### QUOTED PASSAGE
───

It was just one of the ways to achieve what we intended, sufficient for our needs. Of course there are other ways to do it by e.g. updating DNS records, throwing in reverse-proxy in between end users and Maximo, etc. We do consider these options either by unnecessarily increasing application maintenance complexity (reverse proxy - yet another component to install and maintain) or resources dependency (IT personel available privileged to update DNS records).
With MAS Manage we noticed that Routes in mas-<inst>-manage namespace, handling requests to server bundles are managed by operator and changes to Route's essential settings (e.g. spec.to.name
, spec.port.targetPort
) are being overwritten with every MAS Manage operator reconciliation cycle.
Therefore we cannot mimic the approach we used in classic deployment by simply updating MAS Manage route(s) to point to some custom service, e.g. running nginx, which serves static content.
It could be that we're missing something or doing something wrong.
Do you have any suggestions how to achieve what we're aiming for?
Alternatively I would love to hear how else you're dealing with MAS Manage downtimes so that users see something more valuable than raw "HTTP 500 Service unavailable"? Any tips will be highly appreciated!
Thank you!
------------------------------
Andrzej Więcław
Maximo Technical Consultant
AFRY
Wrocław, Poland
------------------------------

───

### TASK TO COMPLETE
Can you reproduce, word for word, the stretch of the MAS Manage downtime post from "It was just" through "update DNS records)."?

(Extracted records)
───

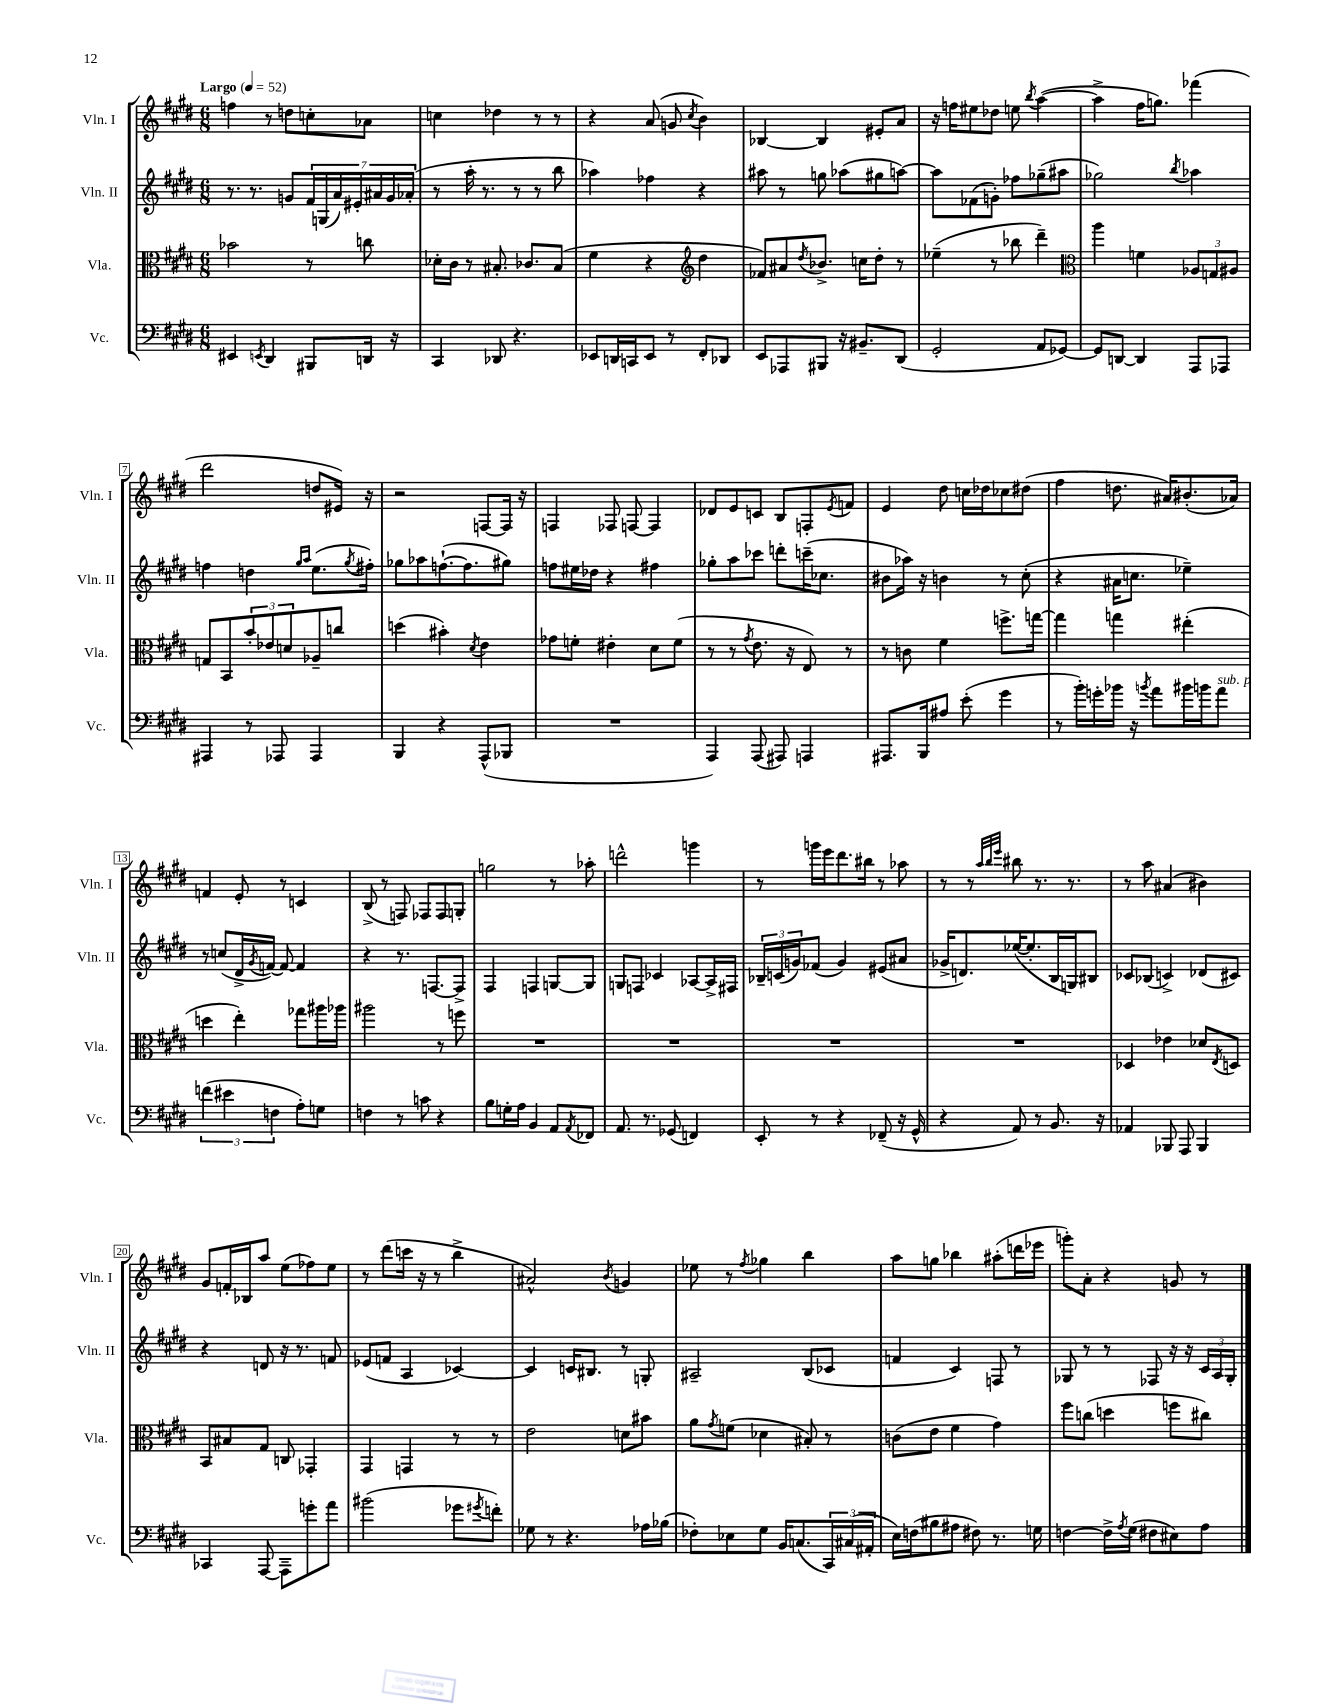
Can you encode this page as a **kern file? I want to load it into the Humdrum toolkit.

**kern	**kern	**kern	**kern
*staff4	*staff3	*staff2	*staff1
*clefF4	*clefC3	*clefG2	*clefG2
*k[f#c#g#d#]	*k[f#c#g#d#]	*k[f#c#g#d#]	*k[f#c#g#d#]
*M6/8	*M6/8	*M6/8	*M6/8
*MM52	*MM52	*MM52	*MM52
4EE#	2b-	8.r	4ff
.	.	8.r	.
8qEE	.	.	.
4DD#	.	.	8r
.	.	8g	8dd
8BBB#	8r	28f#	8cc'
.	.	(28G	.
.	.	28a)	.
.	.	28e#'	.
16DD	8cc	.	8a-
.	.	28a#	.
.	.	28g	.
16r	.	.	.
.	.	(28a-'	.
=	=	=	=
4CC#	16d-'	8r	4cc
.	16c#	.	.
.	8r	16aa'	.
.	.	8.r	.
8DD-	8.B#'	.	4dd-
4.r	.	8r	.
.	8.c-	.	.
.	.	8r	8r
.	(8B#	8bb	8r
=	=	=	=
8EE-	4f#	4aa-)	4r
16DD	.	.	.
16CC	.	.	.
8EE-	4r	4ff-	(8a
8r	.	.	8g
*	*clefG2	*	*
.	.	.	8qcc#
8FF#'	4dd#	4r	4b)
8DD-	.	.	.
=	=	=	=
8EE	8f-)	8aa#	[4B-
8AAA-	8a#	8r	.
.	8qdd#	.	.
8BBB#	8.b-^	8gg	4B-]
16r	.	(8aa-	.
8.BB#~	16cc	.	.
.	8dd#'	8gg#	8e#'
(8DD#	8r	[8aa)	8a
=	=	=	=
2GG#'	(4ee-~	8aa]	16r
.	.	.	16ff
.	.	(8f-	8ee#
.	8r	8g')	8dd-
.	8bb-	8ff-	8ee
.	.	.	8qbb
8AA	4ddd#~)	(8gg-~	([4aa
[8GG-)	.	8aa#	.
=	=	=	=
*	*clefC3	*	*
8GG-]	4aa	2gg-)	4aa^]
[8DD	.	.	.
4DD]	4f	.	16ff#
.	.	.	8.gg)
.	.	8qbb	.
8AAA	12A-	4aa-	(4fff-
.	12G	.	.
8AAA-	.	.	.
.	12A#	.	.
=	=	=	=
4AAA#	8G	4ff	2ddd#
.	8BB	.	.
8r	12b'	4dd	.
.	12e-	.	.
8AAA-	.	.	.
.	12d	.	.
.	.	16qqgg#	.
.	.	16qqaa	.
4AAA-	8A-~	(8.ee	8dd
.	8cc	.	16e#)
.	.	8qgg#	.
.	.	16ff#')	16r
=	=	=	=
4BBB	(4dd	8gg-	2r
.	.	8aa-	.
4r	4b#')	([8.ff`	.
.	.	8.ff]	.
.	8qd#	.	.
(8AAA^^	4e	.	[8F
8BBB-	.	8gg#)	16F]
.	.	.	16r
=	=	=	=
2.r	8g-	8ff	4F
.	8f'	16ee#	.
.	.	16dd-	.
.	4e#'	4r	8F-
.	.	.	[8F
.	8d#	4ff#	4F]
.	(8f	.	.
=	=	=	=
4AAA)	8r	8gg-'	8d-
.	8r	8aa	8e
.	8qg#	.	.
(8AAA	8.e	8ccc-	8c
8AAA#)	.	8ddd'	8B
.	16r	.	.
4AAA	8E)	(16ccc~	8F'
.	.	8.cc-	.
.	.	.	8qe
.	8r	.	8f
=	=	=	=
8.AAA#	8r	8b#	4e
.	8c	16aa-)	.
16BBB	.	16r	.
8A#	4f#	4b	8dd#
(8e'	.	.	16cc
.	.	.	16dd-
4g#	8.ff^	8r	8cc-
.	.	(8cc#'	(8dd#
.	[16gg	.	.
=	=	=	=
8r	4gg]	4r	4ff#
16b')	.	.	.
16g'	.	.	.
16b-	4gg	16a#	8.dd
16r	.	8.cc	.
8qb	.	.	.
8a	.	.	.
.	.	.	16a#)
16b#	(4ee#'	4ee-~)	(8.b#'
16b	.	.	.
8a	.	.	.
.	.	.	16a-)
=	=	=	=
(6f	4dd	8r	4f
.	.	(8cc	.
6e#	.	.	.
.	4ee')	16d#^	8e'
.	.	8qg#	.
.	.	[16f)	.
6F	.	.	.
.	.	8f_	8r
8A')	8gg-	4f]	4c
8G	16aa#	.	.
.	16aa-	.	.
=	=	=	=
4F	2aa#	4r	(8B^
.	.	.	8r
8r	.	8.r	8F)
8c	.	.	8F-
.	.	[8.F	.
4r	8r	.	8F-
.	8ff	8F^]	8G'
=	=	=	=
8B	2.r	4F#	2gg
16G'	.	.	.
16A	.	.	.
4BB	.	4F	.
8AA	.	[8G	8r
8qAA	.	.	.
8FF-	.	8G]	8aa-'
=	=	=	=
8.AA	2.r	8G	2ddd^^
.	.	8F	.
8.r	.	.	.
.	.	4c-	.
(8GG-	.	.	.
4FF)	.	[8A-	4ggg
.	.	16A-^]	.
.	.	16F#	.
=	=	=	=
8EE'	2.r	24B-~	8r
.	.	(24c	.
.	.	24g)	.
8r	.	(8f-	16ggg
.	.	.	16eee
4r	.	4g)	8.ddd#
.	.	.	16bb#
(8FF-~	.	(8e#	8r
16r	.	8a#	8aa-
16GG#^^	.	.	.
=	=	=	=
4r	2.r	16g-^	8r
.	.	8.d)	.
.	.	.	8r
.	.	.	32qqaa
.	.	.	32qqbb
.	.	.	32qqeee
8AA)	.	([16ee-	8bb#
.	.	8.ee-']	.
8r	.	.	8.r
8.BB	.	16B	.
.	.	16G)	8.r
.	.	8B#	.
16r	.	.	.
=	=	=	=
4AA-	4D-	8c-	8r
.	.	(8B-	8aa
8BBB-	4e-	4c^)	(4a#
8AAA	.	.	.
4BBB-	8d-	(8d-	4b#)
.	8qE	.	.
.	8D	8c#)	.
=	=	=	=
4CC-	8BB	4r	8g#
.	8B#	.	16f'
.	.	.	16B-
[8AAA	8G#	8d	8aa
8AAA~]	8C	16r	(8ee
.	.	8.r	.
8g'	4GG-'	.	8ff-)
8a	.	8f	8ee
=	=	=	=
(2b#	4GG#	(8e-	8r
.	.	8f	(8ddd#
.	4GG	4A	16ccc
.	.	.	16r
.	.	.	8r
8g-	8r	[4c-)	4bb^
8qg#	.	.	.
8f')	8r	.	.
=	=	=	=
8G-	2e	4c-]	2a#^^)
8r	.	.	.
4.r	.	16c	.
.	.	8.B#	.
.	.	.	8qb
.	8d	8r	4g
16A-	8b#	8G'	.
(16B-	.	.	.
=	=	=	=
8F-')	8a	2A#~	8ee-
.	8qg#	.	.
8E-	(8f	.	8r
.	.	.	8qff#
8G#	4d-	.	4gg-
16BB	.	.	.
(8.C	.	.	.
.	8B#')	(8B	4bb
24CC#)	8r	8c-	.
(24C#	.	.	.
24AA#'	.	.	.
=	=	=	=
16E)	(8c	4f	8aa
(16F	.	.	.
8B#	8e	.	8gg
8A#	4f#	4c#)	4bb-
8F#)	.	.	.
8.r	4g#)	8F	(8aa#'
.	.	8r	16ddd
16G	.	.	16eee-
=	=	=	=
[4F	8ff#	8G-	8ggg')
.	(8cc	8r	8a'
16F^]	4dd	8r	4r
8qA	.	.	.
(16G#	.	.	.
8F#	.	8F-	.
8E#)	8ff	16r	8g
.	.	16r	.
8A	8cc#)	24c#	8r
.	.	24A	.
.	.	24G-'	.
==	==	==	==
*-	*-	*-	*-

───

### FINAL ANSWER
It was just one of the ways to achieve what we intended, sufficient for our needs. Of course there are other ways to do it by e.g. updating DNS records, throwing in reverse-proxy in between end users and Maximo, etc. We do consider these options either by unnecessarily increasing application maintenance complexity (reverse proxy - yet another component to install and maintain) or resources dependency (IT personel available privileged to update DNS records).